Exercise requirements – Copy out every record below word for word, keeping each line's spelling, punctuation and line breaks unchanged.

Dataset records –
Start of Block

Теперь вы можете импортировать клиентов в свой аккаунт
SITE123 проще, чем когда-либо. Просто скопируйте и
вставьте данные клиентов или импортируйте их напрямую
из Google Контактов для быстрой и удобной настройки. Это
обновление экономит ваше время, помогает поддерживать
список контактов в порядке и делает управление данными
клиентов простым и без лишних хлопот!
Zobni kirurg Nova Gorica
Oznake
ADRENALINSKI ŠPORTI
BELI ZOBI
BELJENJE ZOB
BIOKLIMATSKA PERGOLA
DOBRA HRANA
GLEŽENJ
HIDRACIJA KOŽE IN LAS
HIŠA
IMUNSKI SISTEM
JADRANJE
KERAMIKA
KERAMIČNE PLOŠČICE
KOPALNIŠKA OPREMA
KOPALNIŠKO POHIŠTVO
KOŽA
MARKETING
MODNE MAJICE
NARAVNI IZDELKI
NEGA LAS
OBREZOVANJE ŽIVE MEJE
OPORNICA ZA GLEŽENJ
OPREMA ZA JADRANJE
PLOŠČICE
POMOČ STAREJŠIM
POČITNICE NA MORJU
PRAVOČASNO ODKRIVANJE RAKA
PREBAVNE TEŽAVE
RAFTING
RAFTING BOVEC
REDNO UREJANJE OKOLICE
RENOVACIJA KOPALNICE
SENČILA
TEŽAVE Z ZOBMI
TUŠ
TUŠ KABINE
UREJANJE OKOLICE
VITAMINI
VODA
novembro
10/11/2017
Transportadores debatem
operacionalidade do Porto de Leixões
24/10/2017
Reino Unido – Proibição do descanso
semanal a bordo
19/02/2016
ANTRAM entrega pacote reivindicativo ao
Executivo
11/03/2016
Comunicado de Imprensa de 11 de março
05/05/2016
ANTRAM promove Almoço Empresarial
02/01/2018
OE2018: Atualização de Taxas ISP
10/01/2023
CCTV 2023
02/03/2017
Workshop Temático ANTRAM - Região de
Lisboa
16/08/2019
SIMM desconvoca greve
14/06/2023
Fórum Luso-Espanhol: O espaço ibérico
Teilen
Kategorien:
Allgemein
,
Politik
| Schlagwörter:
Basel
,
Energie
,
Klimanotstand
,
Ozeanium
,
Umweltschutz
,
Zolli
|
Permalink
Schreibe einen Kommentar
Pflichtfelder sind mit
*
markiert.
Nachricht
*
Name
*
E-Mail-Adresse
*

End of Block

Expected answer –
Теперь вы можете импортировать клиентов в свой аккаунт
SITE123 проще, чем когда-либо. Просто скопируйте и
вставьте данные клиентов или импортируйте их напрямую
из Google Контактов для быстрой и удобной настройки. Это
обновление экономит ваше время, помогает поддерживать
список контактов в порядке и делает управление данными
клиентов простым и без лишних хлопот!
Zobni kirurg Nova Gorica
Oznake
ADRENALINSKI ŠPORTI
BELI ZOBI
BELJENJE ZOB
BIOKLIMATSKA PERGOLA
DOBRA HRANA
GLEŽENJ
HIDRACIJA KOŽE IN LAS
HIŠA
IMUNSKI SISTEM
JADRANJE
KERAMIKA
KERAMIČNE PLOŠČICE
KOPALNIŠKA OPREMA
KOPALNIŠKO POHIŠTVO
KOŽA
MARKETING
MODNE MAJICE
NARAVNI IZDELKI
NEGA LAS
OBREZOVANJE ŽIVE MEJE
OPORNICA ZA GLEŽENJ
OPREMA ZA JADRANJE
PLOŠČICE
POMOČ STAREJŠIM
POČITNICE NA MORJU
PRAVOČASNO ODKRIVANJE RAKA
PREBAVNE TEŽAVE
RAFTING
RAFTING BOVEC
REDNO UREJANJE OKOLICE
RENOVACIJA KOPALNICE
SENČILA
TEŽAVE Z ZOBMI
TUŠ
TUŠ KABINE
UREJANJE OKOLICE
VITAMINI
VODA
novembro
10/11/2017
Transportadores debatem
operacionalidade do Porto de Leixões
24/10/2017
Reino Unido – Proibição do descanso
semanal a bordo
19/02/2016
ANTRAM entrega pacote reivindicativo ao
Executivo
11/03/2016
Comunicado de Imprensa de 11 de março
05/05/2016
ANTRAM promove Almoço Empresarial
02/01/2018
OE2018: Atualização de Taxas ISP
10/01/2023
CCTV 2023
02/03/2017
Workshop Temático ANTRAM - Região de
Lisboa
16/08/2019
SIMM desconvoca greve
14/06/2023
Fórum Luso-Espanhol: O espaço ibérico
Teilen
Kategorien:
Allgemein
,
Politik
| Schlagwörter:
Basel
,
Energie
,
Klimanotstand
,
Ozeanium
,
Umweltschutz
,
Zolli
|
Permalink
Schreibe einen Kommentar
Pflichtfelder sind mit
*
markiert.
Nachricht
*
Name
*
E-Mail-Adresse
*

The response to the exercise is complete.